Cry Me a River of Crocodile Tears: Flavus Tiber
“[…] hunc inter fluvio Tiberinus amoeno verticibus rapidis et multa flavus harena in mare prorumpit […]” Virgilio
Cosa resta della mitologia del biondo Tevere, strettamente legata com’è alla nascita di Roma e agli oltre 2000 anni di storia, man mano che le sue acque diminuiscono stagione dopo stagione? I cambi epocali delle acque nel ventunesimo secolo parlano di uno sconvolgimento rivoluzionario che non si limita al sociale ma investe anche identità culturali, mitologiche e poetiche. Poiché le trasformazioni avvengono a una velocità maggiore, è necessario ripensare città, corsi d’acqua, fontane e fondazioni agricole. Non si tratta solo di sistemi ma anche di substrati culturali legati al cibo e al modus vivendi che hanno plasmato le credenze antropologiche ed esistenziali delle popolazioni preromane, ognuna con i suoi significati e le sue interpretazioni di cosa significhi essere “italici”. Le acque vengono delocalizzate e ridistribuite, con un sistematico sovrasfruttamento delle falde acquifere, mentre i letti di torrenti, ruscelli e fiumi vengono prosciugati. Mentre i corsi d’acqua capitolano sotto la pressione della scarsità, non c’è più un posto dove nascondere al sicuro Romolo e Remo lungo le rive del fiume Tevere. Siamo obbligati a reinventare il nostro futuro senz’acqua. Acqua che, anche se abbondante, è sempre più inquinata da PFA, piombo, cloro e nanoplastiche. Nelle società post-capitalistiche di sfruttamento delle risorse comuni, la definizione di acqua è concepita esclusivamente in termini economici liberali e come privatizzazione dell’esistenza pubblica attraverso la creazione e la gestione della scarsità. In Italia – e a Roma in particolare – queste forme occidentali di liberalismo si traducono e si sostanziano in conniventi strutture corporative che fondono armoniosamente e coesivamente mafie e politica. Il discorso esaminerà la cruda realtà dello stato italiano che ha abdicato al suo ruolo ed è diventato un esecutore dello sfruttamento aziendale dell’acqua e della futura necropolitica della sete.

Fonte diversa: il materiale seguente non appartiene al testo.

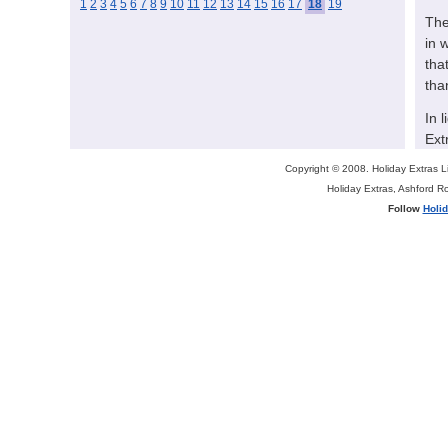
1
2
3
4
5
6
7
8
9
10
11
12
13
14
15
16
17
18
19
The
in 
tha
tha
In 
Ext
ext
Copyright © 2008. Holiday Extras 
ind
Holiday Extras, Ashford 
bal
Follow
Holi
Hol
par
for
mor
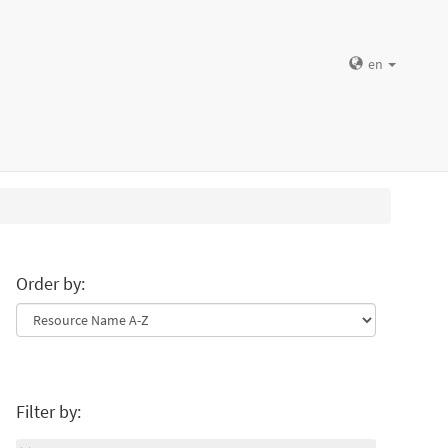
en
Order by:
Filter by:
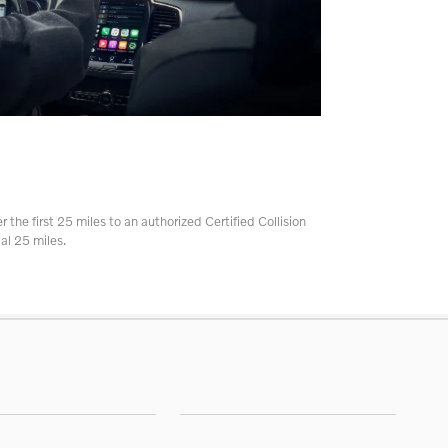
r the first 25 miles to an authorized Certified Collision
al 25 miles.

Lanfranco Aceti è un artista, curatore e accademico che produce installazioni, progetti nello spazio pubblico, performance e mostre su temi come la giustizia sociale, la postdemocrazia, le migrazioni, la crisi climatica, le forme di resistenza e le ipotesi sociali matriarcali. Attualmente è direttore dell’Institute of Contemporary Arts di Singapore (ICAS), direttore e fondatore del Museum of Contemporary Cuts (MoCC) e redattore capo di Leoalmanac, pubblicato dalla MIT Press.